Lecture du texte de Herman Melville par Daniel Pennac dans une mise en scène de François Duval.
Les scènes de théâtre sont désormais régulièrement investies pour des lectures de textes littéraires ou poétiques. Au Théâtre Pépinière-Opéra, avec "Bartleby", l'écrivain Daniel Pennac officie pour proposer au public de partager sa passion pour la nouvelle de Herman Melville, auteur du mythique "Moby Dick".
Ce récit tragi-comique d'apparence anecdotique commence comme une chronique courtelinesque cocasse de la vie dans un sinistre bureau de notaire, peuplé de personnages tous aussi ordinaires que singuliers dont l'auteur trace des portraits à la Daumier, pour évoluer vers l'absurde, induit par le comportement pour le moins inhabituel, excentrique dirait-on au 19ème siècle, d'un des scribes qui, notamment, "préfère pas" exécuter les ordres de son employeur, et s'achever de manière dramatique.
L'abondance de niveaux de lecture de ce texte, méconnu de son temps, a suscité au 20ème siècle une abondante littérature analytique quant à la signification de "l’immobile errance du scribe"*, de la démystification de la société capitaliste américaine à l'apologie de la résistance passive face à l'absurdité du monde, de la dialectique intemporelle du rapport maître-valet à l'icône néo-marxiste de la lutte des classes par son geste révolutionnaire de refus de la servitude volontaire en passant par la réflexion sur la portée métaphysique du geste créateur de l'écriture et le phénomène du double psychanalytique.

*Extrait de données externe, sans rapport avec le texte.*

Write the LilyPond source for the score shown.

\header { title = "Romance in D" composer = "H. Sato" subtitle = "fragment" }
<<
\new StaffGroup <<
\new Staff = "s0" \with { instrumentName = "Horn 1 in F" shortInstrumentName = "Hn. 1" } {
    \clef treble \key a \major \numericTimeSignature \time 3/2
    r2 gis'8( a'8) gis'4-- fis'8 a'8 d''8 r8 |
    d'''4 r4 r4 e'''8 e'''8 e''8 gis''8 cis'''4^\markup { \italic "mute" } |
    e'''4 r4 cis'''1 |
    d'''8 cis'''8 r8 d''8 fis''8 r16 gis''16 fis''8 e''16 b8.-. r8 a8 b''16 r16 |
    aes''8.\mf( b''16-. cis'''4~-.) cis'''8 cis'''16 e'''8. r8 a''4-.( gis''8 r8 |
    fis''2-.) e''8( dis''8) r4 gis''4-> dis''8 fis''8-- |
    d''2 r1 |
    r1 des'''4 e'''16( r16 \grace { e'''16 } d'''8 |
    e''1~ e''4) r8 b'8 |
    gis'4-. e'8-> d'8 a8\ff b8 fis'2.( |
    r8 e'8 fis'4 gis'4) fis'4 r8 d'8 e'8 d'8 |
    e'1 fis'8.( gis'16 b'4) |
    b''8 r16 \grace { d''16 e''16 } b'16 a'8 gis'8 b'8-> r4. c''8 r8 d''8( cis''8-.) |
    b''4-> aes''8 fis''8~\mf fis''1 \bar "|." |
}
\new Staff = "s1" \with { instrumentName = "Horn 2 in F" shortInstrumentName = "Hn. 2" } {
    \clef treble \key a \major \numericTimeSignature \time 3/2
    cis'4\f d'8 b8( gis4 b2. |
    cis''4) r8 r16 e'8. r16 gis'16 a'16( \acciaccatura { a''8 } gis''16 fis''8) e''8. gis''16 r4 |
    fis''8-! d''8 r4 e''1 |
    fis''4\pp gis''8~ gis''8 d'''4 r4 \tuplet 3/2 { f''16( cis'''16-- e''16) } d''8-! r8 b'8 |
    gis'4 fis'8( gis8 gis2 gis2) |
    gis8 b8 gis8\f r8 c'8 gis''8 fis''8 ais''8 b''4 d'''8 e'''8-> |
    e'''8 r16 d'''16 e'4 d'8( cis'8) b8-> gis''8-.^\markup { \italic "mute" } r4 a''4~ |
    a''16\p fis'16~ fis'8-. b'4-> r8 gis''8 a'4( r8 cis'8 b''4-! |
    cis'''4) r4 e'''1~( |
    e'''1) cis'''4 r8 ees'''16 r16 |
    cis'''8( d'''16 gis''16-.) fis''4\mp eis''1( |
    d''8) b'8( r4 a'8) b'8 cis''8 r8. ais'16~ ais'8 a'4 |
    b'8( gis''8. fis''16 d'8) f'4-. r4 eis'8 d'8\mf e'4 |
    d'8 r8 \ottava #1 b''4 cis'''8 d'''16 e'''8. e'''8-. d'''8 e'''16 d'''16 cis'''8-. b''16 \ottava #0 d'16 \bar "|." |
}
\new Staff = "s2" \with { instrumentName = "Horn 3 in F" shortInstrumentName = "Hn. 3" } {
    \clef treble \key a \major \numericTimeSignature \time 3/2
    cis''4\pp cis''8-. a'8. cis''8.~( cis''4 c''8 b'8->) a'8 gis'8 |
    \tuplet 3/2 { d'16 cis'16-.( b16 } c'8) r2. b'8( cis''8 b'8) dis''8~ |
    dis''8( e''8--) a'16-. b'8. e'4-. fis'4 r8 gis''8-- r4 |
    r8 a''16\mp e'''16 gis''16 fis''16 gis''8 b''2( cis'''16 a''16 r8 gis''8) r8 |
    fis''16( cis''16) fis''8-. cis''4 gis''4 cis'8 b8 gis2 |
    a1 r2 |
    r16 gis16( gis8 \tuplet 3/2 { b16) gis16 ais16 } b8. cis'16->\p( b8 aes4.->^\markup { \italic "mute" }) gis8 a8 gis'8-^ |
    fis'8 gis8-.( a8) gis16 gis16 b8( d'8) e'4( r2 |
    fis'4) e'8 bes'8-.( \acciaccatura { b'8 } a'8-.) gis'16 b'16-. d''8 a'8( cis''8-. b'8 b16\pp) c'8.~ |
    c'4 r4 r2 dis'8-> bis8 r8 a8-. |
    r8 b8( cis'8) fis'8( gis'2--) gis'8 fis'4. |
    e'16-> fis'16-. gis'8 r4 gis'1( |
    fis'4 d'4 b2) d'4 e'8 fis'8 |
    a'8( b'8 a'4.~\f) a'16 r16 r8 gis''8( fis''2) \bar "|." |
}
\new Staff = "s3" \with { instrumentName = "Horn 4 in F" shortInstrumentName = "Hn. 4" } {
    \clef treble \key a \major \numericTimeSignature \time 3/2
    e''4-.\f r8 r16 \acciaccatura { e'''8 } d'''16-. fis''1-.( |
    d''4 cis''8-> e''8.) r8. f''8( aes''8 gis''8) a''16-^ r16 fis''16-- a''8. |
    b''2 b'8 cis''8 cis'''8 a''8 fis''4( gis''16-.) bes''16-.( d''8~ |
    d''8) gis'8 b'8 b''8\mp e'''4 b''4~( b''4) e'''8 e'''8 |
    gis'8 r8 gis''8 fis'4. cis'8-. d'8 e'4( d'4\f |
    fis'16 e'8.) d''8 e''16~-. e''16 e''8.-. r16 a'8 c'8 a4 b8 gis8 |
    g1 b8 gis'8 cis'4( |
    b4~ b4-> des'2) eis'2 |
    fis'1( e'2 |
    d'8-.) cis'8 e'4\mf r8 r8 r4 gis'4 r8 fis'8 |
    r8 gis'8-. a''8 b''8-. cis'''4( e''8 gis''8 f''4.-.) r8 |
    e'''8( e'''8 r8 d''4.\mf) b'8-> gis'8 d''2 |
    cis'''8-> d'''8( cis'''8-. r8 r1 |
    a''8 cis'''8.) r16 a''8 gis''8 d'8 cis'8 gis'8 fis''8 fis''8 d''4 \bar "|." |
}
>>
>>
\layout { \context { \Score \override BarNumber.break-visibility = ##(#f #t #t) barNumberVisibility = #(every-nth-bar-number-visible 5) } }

A chacun d'y trouver son compte à travers cette lecture-théâtre mise en espace par François Duval.
La scénographie consistant à disposer en arc de cercle des piles de vieux dossiers sur lesquels va successivement s'asseoir le lecteur revêt un caractère dispensable alors que les intermèdes constitués de brefs extraits d'œuvres du compositeur Benjamin Britten ponctuent judicieusement la progression de l'intensité dramatique du texte.
Sur fond de grande toile écrue qui évoque une feuille de papier froissé, Daniel Pennac, qui annonce dans sa note d'intention voir dans ce texte "un face-à-face entre deux solitudes… Bartleby, l’homme qui ne veut plus jouer à l’homme, et le narrateur, l’homme qui ne peut vivre sans comprendre les hommes", en donne une lecture inspirée qui, sans être parasitée par les inutiles ou incongrus effets du jeu théâtral, même s'il interprète les parties dialoguées de ce texte narratif qu'il porte manifestement en lui.
Sa prestation est enthousiasmante tout simplement parce qu'il
n'a rien à prouver. Simplement, sans doute aussi l'atavisme
didactique du pédagogue, faire connaître et partager.